◆ **DATA FOR REVIEW**
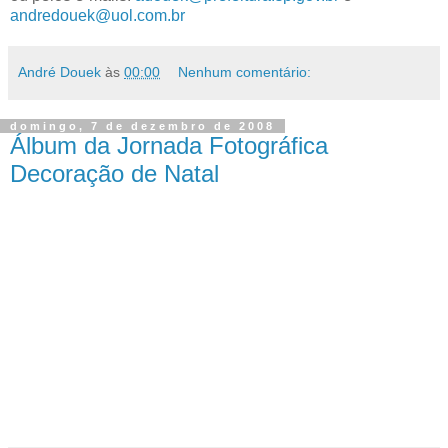
andredouek@uol.com.br
André Douek
às
00:00
Nenhum comentário:
domingo, 7 de dezembro de 2008
Álbum da Jornada Fotográfica
Decoração de Natal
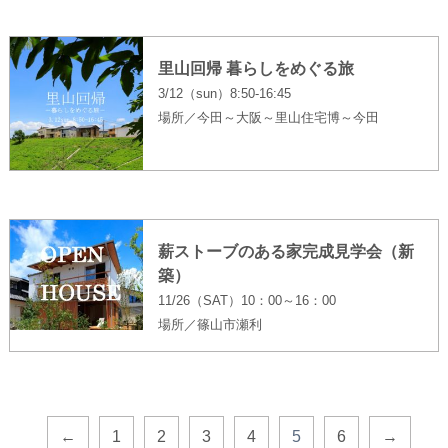
里山回帰 暮らしをめぐる旅
3/12（sun）8:50-16:45
場所／今田～大阪～里山住宅博～今田
薪ストーブのある家完成見学会（新
築）
11/26（SAT）10：00～16：00
場所／篠山市瀬利
←
1
2
3
4
5
6
→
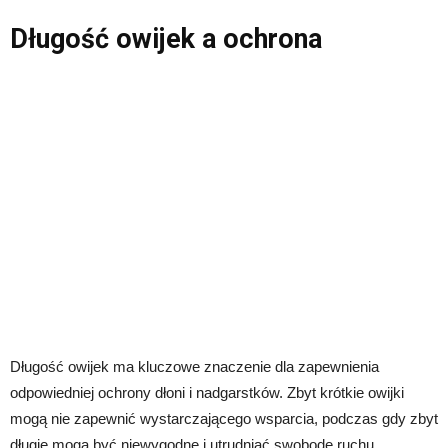
Długość owijek a ochrona
Długość owijek ma kluczowe znaczenie dla zapewnienia
odpowiedniej ochrony dłoni i nadgarstków. Zbyt krótkie owijki
mogą nie zapewnić wystarczającego wsparcia, podczas gdy zbyt
długie mogą być niewygodne i utrudniać swobodę ruchu.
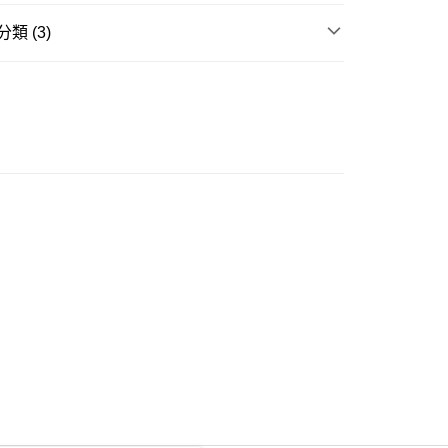
類 (3)
ay
衣
短袖上衣
推介
女裝｜度假打卡穿搭公式📸
豐自助櫃
推介
OB | ☁️ 雲朵朵自訂款-大尺碼美衣☁️
0.00，滿HK$350.00或以上免運費
豐站及營業點
0.00，滿HK$350.00或以上免運費
豐合作便利店
0.00，滿HK$350.00或以上免運費
他順豐合作點
0.00，滿HK$350.00或以上免運費
 菜鳥
0.00，滿HK$350.00或以上免運費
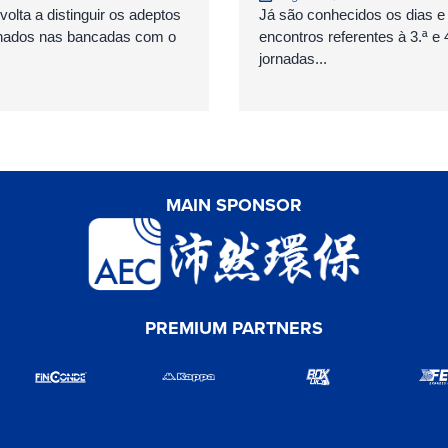
olta a distinguir os adeptos
Já são conhecidos os dias e
nados nas bancadas com o
encontros referentes à 3.ª e 
jornadas...
MAIN SPONSOR
PREMIUM PARTNERS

◆ **WHAT NEEDS TO BE DONE**
Once the pictures are set aside, reproduce the records in full and exactly.

◆ **RESPONSE FOR THIS EXERCISE**
andredouek@uol.com.br
André Douek
às
00:00
Nenhum comentário:
domingo, 7 de dezembro de 2008
Álbum da Jornada Fotográfica
Decoração de Natal
里山回帰 暮らしをめぐる旅
3/12（sun）8:50-16:45
場所／今田～大阪～里山住宅博～今田
薪ストーブのある家完成見学会（新
築）
11/26（SAT）10：00～16：00
場所／篠山市瀬利
←
1
2
3
4
5
6
→
Długość owijek a ochrona
Długość owijek ma kluczowe znaczenie dla zapewnienia
odpowiedniej ochrony dłoni i nadgarstków. Zbyt krótkie owijki
mogą nie zapewnić wystarczającego wsparcia, podczas gdy zbyt
długie mogą być niewygodne i utrudniać swobodę ruchu.
類 (3)
ay
衣
短袖上衣
推介
女裝｜度假打卡穿搭公式📸
豐自助櫃
推介
OB | ☁️ 雲朵朵自訂款-大尺碼美衣☁️
0.00，滿HK$350.00或以上免運費
豐站及營業點
0.00，滿HK$350.00或以上免運費
豐合作便利店
0.00，滿HK$350.00或以上免運費
他順豐合作點
0.00，滿HK$350.00或以上免運費
 菜鳥
0.00，滿HK$350.00或以上免運費
olta a distinguir os adeptos
Já são conhecidos os dias e
nados nas bancadas com o
encontros referentes à 3.ª e 
jornadas...
MAIN SPONSOR
PREMIUM PARTNERS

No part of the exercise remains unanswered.